Quienes consideramos a la libertad y a la democracia como derechos fundamentales del ser humano, vivimos momentos sumamente aciagos y preocupantes. En todas las naciones del mundo se gestaron movimientos políticos disruptivos, ensalzando banderas muy populares que reivindican injusticias añejas y profundamente arraigadas en el inconsciente colectivo, con miras a generar bases electorales amplias y sólidas, para obtener el control del poder político de las naciones. 

 Un número importante de estos movimientos han tenido éxito y han llevado a los gobiernos a personas con mucha simpatía y aceptación populares que, en este ánimo disruptivo, han tendido a generar políticas que, si bien cambian con los esquemas, visiones y objetivos del pasado popularmente repudiado, también lo es que arriesgan los avances alcanzados durante las décadas anteriores y, con ello, la estabilidad social y económica de las naciones a las que deben servir.
En esta lógica —me parece— se ha perdido de vista que popularidad no es sinónimo de legitimidad. La primera es la simple aceptación, simpatía o coincidencia de puntos de vista con un número importante de personas, en tanto que la otra se obtiene a través del ejercicio correcto del gobierno, lo que trae consigo —en muchas ocasiones— tomar y ejecutar decisiones momentáneamente impopulares y, en su mayoría, inaceptables para la mayoría de las personas, pero que al adoptarse se salvaguarda un bien de igual o mayor jerarquía, como la seguridad de las personas o la permanencia de las instituciones democráticas de una nación.

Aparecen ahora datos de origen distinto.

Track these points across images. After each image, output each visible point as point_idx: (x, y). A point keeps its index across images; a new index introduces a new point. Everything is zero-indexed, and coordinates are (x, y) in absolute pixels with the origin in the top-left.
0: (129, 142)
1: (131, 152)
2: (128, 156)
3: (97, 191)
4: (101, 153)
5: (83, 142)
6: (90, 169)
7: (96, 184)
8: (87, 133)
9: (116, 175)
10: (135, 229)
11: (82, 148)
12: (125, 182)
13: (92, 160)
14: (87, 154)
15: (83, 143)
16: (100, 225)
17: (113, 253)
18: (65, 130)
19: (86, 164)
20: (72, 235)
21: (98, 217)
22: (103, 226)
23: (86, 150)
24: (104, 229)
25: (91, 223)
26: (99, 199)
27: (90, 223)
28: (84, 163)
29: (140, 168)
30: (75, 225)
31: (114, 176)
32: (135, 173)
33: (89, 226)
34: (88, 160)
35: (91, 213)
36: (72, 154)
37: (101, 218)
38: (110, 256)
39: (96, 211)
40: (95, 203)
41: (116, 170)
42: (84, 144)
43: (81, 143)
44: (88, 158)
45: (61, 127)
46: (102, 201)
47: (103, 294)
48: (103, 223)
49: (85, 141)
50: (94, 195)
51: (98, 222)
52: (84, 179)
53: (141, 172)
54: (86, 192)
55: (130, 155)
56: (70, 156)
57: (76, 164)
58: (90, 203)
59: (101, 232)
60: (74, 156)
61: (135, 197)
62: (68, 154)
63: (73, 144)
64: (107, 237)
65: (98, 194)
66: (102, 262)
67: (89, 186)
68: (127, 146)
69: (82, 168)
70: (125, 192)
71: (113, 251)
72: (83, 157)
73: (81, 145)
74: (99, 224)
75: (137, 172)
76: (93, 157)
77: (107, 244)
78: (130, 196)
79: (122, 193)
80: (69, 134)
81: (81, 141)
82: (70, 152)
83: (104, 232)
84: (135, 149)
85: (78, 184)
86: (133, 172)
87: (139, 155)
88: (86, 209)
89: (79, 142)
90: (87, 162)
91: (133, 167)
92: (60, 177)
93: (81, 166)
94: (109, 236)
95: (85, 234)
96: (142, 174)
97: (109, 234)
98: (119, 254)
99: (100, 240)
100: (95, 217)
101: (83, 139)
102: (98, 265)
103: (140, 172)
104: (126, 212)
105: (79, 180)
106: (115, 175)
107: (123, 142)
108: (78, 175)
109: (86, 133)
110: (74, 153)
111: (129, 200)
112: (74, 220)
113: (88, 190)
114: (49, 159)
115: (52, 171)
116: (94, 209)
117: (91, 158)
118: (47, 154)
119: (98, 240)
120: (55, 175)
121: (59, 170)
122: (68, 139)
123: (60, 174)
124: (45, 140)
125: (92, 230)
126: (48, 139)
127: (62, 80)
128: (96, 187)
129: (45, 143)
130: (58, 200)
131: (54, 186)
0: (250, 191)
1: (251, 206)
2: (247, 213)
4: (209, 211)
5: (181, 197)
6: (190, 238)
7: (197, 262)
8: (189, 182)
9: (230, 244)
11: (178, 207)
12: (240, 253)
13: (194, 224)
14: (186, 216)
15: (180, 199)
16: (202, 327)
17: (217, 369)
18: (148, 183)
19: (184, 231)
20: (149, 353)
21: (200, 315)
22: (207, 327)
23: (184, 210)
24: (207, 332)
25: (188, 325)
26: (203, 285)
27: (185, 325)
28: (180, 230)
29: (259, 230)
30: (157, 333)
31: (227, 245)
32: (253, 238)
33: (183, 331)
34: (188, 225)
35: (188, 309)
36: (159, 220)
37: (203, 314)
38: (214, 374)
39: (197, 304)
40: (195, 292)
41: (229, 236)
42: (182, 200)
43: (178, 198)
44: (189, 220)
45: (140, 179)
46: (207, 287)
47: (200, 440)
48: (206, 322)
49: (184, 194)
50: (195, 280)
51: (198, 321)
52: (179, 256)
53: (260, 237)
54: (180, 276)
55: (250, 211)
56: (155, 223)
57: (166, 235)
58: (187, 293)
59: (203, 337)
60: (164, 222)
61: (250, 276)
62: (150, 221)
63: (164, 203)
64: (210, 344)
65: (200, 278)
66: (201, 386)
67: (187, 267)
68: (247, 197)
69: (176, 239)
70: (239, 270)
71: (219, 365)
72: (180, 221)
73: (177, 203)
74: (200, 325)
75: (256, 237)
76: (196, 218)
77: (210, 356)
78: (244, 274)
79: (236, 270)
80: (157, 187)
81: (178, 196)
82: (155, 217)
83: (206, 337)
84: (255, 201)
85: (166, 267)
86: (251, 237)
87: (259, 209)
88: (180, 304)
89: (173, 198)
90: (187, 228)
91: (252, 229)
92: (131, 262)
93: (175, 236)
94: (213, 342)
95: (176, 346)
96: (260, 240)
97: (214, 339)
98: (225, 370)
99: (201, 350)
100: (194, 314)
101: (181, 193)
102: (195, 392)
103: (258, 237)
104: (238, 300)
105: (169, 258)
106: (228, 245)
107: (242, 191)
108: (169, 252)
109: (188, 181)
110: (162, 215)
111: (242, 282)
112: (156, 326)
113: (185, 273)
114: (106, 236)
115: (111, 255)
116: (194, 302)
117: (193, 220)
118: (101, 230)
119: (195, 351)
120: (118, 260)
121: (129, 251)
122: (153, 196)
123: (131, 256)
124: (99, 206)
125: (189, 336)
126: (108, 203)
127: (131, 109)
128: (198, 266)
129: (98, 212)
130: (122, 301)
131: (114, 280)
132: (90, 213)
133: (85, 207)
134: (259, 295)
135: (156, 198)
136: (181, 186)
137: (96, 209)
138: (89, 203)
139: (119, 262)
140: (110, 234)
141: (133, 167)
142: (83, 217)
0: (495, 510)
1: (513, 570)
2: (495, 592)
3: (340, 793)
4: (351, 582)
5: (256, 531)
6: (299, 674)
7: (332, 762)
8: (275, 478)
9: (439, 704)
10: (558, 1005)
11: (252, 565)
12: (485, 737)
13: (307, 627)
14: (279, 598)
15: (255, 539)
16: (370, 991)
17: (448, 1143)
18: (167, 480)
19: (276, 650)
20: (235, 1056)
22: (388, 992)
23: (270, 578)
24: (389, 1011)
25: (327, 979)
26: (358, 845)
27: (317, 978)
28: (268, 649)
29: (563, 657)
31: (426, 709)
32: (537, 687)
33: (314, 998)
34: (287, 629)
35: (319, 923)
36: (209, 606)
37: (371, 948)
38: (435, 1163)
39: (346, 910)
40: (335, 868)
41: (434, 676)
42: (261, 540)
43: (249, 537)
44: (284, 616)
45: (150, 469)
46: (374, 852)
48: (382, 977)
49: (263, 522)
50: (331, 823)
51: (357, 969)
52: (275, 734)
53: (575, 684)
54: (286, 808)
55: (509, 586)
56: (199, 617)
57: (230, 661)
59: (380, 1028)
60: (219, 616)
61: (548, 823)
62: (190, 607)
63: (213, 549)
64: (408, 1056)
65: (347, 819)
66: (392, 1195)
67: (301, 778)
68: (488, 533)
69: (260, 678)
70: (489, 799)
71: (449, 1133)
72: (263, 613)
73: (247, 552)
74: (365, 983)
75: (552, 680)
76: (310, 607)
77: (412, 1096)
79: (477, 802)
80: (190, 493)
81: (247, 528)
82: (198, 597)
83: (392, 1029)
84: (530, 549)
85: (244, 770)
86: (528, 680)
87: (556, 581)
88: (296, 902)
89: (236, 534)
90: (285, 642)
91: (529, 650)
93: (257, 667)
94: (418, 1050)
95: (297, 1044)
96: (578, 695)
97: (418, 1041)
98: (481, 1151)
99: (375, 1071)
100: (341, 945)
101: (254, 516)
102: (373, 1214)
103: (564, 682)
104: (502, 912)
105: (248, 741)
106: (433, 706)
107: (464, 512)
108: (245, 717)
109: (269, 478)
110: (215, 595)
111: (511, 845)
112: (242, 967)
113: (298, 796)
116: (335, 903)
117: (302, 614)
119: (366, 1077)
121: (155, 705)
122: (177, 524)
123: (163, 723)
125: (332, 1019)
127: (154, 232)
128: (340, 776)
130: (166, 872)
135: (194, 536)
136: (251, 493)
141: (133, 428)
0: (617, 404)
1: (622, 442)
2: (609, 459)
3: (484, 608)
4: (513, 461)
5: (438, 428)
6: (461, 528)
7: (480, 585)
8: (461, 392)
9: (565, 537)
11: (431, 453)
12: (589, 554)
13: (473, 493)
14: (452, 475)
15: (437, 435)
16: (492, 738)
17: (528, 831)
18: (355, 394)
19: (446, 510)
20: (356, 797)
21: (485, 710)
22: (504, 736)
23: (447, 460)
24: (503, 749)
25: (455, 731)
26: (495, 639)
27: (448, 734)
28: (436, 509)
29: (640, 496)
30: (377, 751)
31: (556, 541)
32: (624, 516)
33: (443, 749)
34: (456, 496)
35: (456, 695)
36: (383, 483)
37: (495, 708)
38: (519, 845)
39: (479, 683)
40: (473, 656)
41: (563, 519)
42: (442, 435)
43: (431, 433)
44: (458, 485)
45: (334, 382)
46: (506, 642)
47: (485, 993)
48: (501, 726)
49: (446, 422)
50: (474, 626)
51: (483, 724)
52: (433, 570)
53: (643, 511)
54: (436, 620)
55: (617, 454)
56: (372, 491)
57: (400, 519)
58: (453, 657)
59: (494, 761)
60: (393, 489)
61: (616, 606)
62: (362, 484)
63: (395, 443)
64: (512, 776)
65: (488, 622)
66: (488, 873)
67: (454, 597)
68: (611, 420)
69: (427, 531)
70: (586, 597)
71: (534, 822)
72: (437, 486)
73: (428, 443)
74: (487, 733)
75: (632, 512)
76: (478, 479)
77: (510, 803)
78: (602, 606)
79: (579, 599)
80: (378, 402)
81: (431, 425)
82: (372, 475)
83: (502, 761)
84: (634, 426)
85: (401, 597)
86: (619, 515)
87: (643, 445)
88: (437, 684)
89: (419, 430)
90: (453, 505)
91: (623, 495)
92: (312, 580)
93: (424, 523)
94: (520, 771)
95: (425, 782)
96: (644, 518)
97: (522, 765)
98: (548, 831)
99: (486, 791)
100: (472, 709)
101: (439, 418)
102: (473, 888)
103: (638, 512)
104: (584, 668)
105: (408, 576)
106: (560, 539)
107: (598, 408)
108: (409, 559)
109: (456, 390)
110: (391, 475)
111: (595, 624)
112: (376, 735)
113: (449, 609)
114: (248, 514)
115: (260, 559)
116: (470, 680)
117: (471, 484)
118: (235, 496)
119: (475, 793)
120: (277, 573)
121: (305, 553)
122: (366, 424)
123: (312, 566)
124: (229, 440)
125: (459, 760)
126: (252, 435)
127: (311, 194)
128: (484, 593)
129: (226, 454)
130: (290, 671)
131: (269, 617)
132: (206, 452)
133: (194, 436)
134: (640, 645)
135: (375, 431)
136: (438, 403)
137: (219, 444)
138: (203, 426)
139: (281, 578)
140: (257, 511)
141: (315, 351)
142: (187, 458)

Hoy hay muchos gobernantes con gran simpatía popular que, en su actuar cotidiano, pretenden mantener —a cualquier costo— esa aceptación, aún en contra de la gobernabilidad y estabilidad de las naciones a las que sirven. Por igual desaparecen dependencias públicas que tienen finalidades específicas, por el hecho de no hacer funciones de estridencia política y de relumbrón; que decretan la desaparición de impuestos en detrimento del gasto operacional mínimo de las instituciones, o suprimen leyes que afectan intereses de copiosos grupos de interés, en demérito de mayorías y proyectos de gobernanza a largo plazo. Todo amén de mantener la aceptación momentánea de sus seguidores y militantes, con la finalidad última de perpetuarse —ellos o sus movimientos— en el poder.
Sin embargo, esa actitud políticamente rentable puede llegar a rayar en la más grande de las irresponsabilidades, pues en ese ánimo de buscar la aceptación y empatía sociales a toda costa, destruyen instituciones, planes y programas que costaron vidas, sangre, tiempo y recursos a cientos de miles de personas que se dedicaron a crear instrumentos que brindaran mejores condiciones de vida para sus conciudadanos.
Poner en el mismo plano a la legitimidad y a la popularidad es una apuesta muy riesgosa. Tratar de mantener el poder político a base de acciones populares sin que medie consideración o reflexión en torno a las consecuencias a largo plazo, inminentemente traerá consecuencias en la gobernabilidad y la estabilidad de los Estados, al tiempo que se juega con el futuro de las personas y las generaciones venideras.